### Trabalho pedido
No texto abaixo sobre Atenas, as ruas são comparadas a Bagdad antes de um bombardeamento, "mas para pior". Explique em uma frase por que, segundo o próprio texto, elas ficam abaixo dessa comparação.

### Trecho do texto

■ ■ ■ ■

As placas que indicam as direcções estão escritas em duas línguas: em língua de cão, aquela que tem os caracteres indecifráveis mas que tem uma oralidade minimamente parecida à de um catalão ofendido; e em linguagem ocidental, o que ainda assim não serve para nada, porque mesmo a tradução é incompreensível. As ruas parecem Bagdad antes de um bombardeamento, mas para pior, porque no Iraque pelo menos os bombardeamentos sempre contribuem para limpar algum do lixo do chão. Quanto às placas de trânsito, não tenho dúvidas, foram mesmo directamente importadas de Bagdad: não há uma que não tenha buracos feitos por um calibre 9mm ou mesmo por um zagalote de caçadeira de canos cerrados.

O trânsito de Atenas faz os passageiros frequentes do IC19 corar de vergonha de todas as vezes que lembram as queixas sobre a demora nas filas. Entrar numa das avenidas do centro de Atenas por uma das perpendiculares leva o mesmo tempo que ir de Gaia ao Estádio do Dragão, via Ponte da Arrábida. Às oito da manhã. As vias principais até são grandes, assim tipo a largura da Avenida da Boavista, ainda que com um comprimento sete vezes maior. Há vários cruzamentos pelo meio, quase todos eles com sinais de trânsito que proíbem a inversão de marcha. Pois em quase todos eles há gregos a fazer inversão de marcha. Únicos cruzamentos onde ninguém faz inversão de marcha: aqueles em que, de facto, é permitido fazer inversão de marcha.

Os gregos não gostam lá muito de matrículas. Cruzei-me com, pelo menos, uns 70 que andavam sem matrícula atrás, uns 190 que andavam sem matrícula à frente, e até com um que não tinha nem atrás nem à frente. Vi um Smart sem matrícula, que transportava um cão atrás dos bancos, naquela amostra de porta-bagagens.

■ ■ ■ ■

### Dados fornecidos

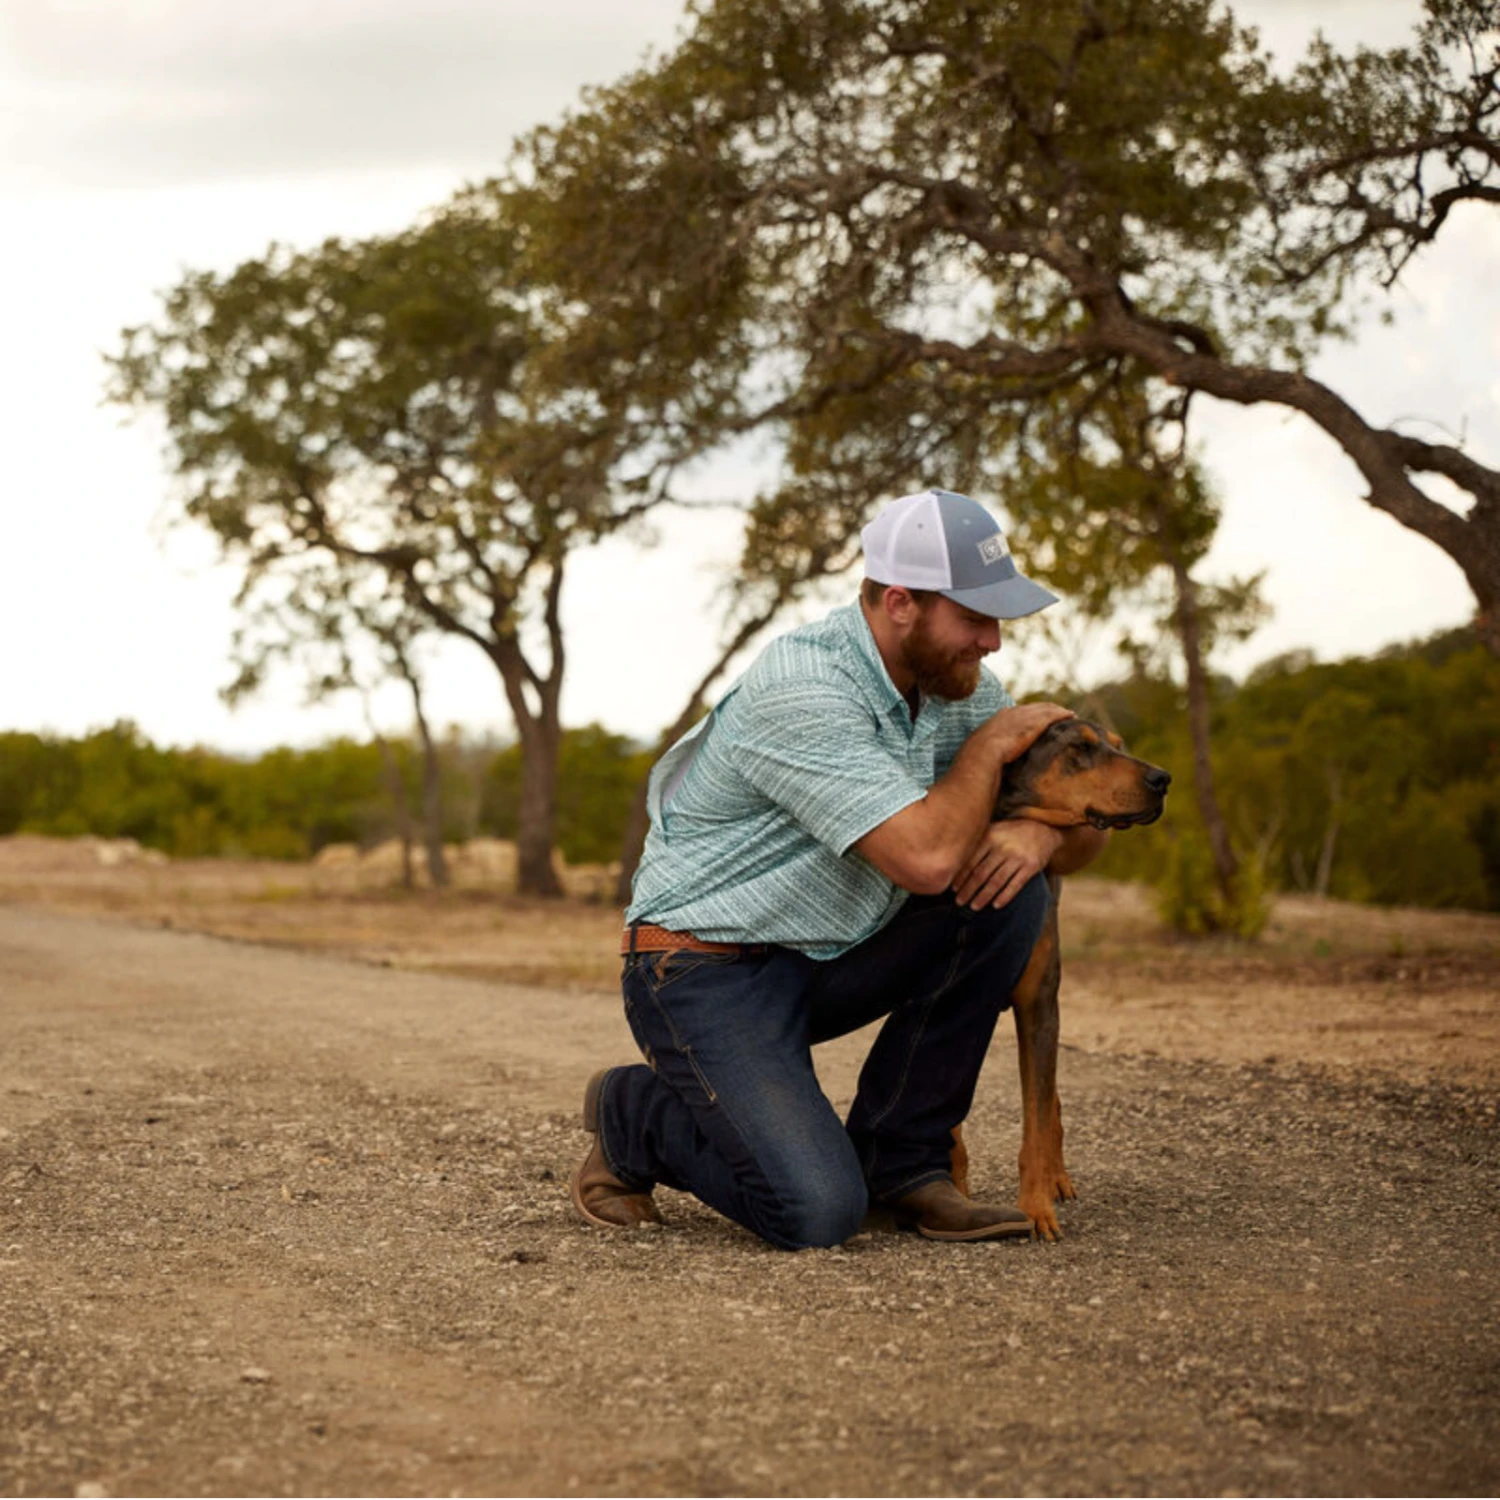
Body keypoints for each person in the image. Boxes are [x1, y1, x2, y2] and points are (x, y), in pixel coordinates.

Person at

■ ■ ■ ■

### Resultado
Elas ficam abaixo porque, no Iraque, os bombardeamentos pelo menos contribuem para limpar algum do lixo do chão.